68La doctrine de la culpabilité légale exprime cet objectif. Une personne ne peut être reconnue coupable que si les faits sont établis au terme d’une procédure régulière menée par des autorités compétentes. Le tribunal doit être compétent ratione materiae (jurisdiction), ratione loci (venue) ; il doit agir avant l’expiration du délai de prescription (statue of limitations), l’inculpé doit pouvoir bénéficier de l’autorité de la chose jugée (double jeopardy) et des causes de justification (criminal responsibility), etc. Seul un juge peut procéder à la détermination de cette culpabilité légale distincte de la culpabilité matérielle — qui se borne, elle, à la question de fait de savoir si l’individu a ou non commis matériellement l’acte qui lui est reproché.
69En imposant à l’État l’obligation de prouver tous les éléments de l’affaire dans un contexte de type adjudicative, la présomption d’innocence dans le due process model joue un rôle décisif. Elle permet que soit pris en considération l’ensemble des concepts et des doctrines qui limitent l’usage de la sanction pénale. Cette possibilité « d’innocence légale » revêt une importance décisive et distingue peut être le plus radicalement les deux modèles.

> [Données à examiner]

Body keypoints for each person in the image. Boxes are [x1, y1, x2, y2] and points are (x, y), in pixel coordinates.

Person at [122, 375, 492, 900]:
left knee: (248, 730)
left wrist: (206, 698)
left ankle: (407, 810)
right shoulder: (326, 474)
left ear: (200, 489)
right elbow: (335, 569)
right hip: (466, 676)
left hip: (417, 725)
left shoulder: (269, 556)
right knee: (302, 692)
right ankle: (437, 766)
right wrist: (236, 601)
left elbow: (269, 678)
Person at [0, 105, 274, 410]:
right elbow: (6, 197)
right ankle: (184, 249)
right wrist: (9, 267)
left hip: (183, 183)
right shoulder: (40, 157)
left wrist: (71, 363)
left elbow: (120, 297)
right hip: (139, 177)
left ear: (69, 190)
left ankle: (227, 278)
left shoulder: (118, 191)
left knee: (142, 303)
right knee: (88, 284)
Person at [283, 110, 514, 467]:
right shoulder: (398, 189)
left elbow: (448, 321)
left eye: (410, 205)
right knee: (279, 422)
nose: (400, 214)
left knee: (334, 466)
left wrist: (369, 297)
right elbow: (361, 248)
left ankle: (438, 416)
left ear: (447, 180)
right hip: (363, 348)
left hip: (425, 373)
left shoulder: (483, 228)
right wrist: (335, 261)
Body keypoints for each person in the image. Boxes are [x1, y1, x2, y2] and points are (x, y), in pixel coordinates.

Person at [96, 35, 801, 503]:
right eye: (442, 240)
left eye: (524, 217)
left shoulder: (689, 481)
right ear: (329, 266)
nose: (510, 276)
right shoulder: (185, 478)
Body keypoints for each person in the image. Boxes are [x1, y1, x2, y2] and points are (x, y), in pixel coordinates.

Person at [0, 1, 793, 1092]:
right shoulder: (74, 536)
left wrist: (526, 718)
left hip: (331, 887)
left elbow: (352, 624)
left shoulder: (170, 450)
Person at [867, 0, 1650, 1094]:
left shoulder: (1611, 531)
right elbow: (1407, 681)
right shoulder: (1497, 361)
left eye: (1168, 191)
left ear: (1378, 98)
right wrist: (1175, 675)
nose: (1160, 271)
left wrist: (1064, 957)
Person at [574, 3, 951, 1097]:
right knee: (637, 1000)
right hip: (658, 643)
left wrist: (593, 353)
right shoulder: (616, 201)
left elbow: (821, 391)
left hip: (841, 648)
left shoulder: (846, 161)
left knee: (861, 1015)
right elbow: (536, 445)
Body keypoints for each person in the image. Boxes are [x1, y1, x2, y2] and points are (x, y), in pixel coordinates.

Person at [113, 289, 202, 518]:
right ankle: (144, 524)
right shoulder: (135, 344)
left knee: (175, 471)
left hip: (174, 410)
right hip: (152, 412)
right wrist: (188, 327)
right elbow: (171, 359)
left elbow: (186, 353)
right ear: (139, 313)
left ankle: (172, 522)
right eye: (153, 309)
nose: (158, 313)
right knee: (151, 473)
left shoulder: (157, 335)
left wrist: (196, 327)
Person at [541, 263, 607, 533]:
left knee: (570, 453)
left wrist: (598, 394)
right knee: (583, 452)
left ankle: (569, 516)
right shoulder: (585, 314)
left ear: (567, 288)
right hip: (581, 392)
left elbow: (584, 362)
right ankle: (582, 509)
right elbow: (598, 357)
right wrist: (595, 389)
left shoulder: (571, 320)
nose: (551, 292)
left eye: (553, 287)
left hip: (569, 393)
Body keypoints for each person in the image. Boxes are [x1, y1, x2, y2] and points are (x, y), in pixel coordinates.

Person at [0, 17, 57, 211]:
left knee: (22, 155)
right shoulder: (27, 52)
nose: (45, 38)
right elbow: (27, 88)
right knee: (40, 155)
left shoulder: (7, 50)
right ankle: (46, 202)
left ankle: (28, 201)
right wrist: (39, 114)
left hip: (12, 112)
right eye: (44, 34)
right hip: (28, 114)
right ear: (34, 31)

> [Travail à faire]
[1] D'après le texte fourni, qui est seul habilité à déterminer la culpabilité légale ?
[2] Citez le passage du texte fourni qui commence par « 68La doctrine de » et se poursuit jusqu'à « lui est reproché. ».

> [Réponses aux exercices]
[1] Seul un juge peut procéder à la détermination de la culpabilité légale.

[2]
68La doctrine de la culpabilité légale exprime cet objectif. Une personne ne peut être reconnue coupable que si les faits sont établis au terme d’une procédure régulière menée par des autorités compétentes. Le tribunal doit être compétent ratione materiae (jurisdiction), ratione loci (venue) ; il doit agir avant l’expiration du délai de prescription (statue of limitations), l’inculpé doit pouvoir bénéficier de l’autorité de la chose jugée (double jeopardy) et des causes de justification (criminal responsibility), etc. Seul un juge peut procéder à la détermination de cette culpabilité légale distincte de la culpabilité matérielle — qui se borne, elle, à la question de fait de savoir si l’individu a ou non commis matériellement l’acte qui lui est reproché.